▶ **TO DO**: Resume the passage about the nesting pair and their two newly hatched chicks, writing on from its final sentence.

Just about a week on from the first chick having hatched and we seem to have come to a halt with just the two chicks this year, the second having hatched by 07:00 on Tuesday 29th, according to brief glimpses seen under the female.
Something that was very evident was the shell from the egg from which the chick had just hatched, and the female soon proceeded to eat the shell, a well-known piece of behaviour that will presumably replace calcium, much of which will have been given over to the eggs during laying.
With two chicks hatched in quick succession, all looked set for a repeat of last year’s scenario and the hatching of all four eggs. However, as the hours and days rolled by no further ‘chips’ in the eggs could be seen (despite a couple of moments of hope) and as things stand it may well be that we have two chicks this year, as we did in 2012.
The male has been keen to take over from the female on incubation/ brooding duties, though the female has at times been reluctant to hand over – as in the screengrab above, where the size difference is very obvious. This has been the case both for brooding and at times when he’s come in with prey to offer a feed.
Something I’d not noticed before was that when food was being offered to the chicks in the first few days, each time the female was ready with a tiny morsel in her bill she called quietly to get the chicks’ attention. This will be because the chicks are born with their eyes closed and have very poor vision for the first days they are open, which means for much of the first week.
Things have settled into a routine of brooding and regular feeds, with regular comings and goings and the chicks left unattended only briefly as they remain vulnerable to predation by Crows or possibly Lesser Black-backed Gulls, with both species over and around St George’s from time to time.

▶ **EXERCISE DATA**:
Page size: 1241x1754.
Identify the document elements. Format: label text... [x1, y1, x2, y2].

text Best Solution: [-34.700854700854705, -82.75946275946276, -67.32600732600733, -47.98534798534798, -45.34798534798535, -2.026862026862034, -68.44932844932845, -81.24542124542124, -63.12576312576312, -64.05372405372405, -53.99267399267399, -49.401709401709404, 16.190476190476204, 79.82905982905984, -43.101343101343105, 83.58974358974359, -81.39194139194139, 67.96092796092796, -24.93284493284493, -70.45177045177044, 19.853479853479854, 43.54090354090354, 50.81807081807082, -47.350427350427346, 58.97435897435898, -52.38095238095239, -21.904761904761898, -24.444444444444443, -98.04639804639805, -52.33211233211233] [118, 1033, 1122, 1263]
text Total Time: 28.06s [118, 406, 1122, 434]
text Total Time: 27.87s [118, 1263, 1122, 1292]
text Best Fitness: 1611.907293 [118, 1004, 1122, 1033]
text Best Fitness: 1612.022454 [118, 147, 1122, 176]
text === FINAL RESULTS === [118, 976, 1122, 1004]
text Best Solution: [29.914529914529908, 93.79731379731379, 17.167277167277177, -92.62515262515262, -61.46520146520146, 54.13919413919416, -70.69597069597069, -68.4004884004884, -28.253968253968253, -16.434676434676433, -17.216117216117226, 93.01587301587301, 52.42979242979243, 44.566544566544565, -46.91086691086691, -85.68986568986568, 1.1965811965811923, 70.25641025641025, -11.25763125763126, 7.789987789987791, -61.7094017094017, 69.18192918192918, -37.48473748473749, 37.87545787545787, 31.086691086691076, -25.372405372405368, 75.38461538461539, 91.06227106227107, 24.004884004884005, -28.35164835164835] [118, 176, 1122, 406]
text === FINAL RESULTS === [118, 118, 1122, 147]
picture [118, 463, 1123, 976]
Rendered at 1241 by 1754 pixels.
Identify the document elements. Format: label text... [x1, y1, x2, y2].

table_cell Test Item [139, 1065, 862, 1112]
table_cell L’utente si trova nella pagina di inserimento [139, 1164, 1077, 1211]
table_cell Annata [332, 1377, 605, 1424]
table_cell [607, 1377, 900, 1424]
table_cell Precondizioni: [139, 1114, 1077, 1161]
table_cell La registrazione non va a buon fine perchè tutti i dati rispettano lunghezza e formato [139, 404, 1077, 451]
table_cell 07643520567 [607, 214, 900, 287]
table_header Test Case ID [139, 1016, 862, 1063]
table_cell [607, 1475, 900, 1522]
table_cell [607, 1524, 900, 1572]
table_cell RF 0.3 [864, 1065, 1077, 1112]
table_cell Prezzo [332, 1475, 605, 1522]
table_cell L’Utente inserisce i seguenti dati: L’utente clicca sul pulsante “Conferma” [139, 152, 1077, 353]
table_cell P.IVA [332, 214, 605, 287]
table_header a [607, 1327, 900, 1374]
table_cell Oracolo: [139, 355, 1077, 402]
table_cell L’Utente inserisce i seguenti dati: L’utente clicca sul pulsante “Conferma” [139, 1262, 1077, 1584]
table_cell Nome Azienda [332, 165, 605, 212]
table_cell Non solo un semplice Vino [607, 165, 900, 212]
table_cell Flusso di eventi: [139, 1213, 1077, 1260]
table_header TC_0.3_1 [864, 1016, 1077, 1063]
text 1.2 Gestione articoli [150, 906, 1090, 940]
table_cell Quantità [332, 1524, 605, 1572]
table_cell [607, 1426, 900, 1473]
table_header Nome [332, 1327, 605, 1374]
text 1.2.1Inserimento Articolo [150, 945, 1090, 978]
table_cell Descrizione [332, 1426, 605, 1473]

▶ **TASK ANSWER**:
Why have only two eggs hatched this year after three in 2013 and all four in 2014? There are several possible reasons: the eggs may not have been fertile when laid; the first (and second) eggs laid may have become chilled when left unbrooded in unseasonally chilly weather; or perhaps the female is losing breeding condition as she becomes older – the number of eggs laid and chicks hatched both tend to decline over the years. It’s still possible that another egg will hatch, though increasingly unlikely as they would normally be expected to hatch over a period of some 48 hours. Last year we had the first chick hatch on April 28th (as this year), and by April 30th we had all four hatched. The female is still incubating the eggs and pulling them underneath her, but as the chicks grow they require more of a gap between her and the gravel, which in turn will presumably reduce the heat received by the eggs.
A visit to St George’s this morning provided plenty of good views as both adults came and went, taking turns on the nest. The male is often perched up out of sight of the webcams when he’s not on the nest, so all seems to be going well, even if we only have the two chicks to enjoy.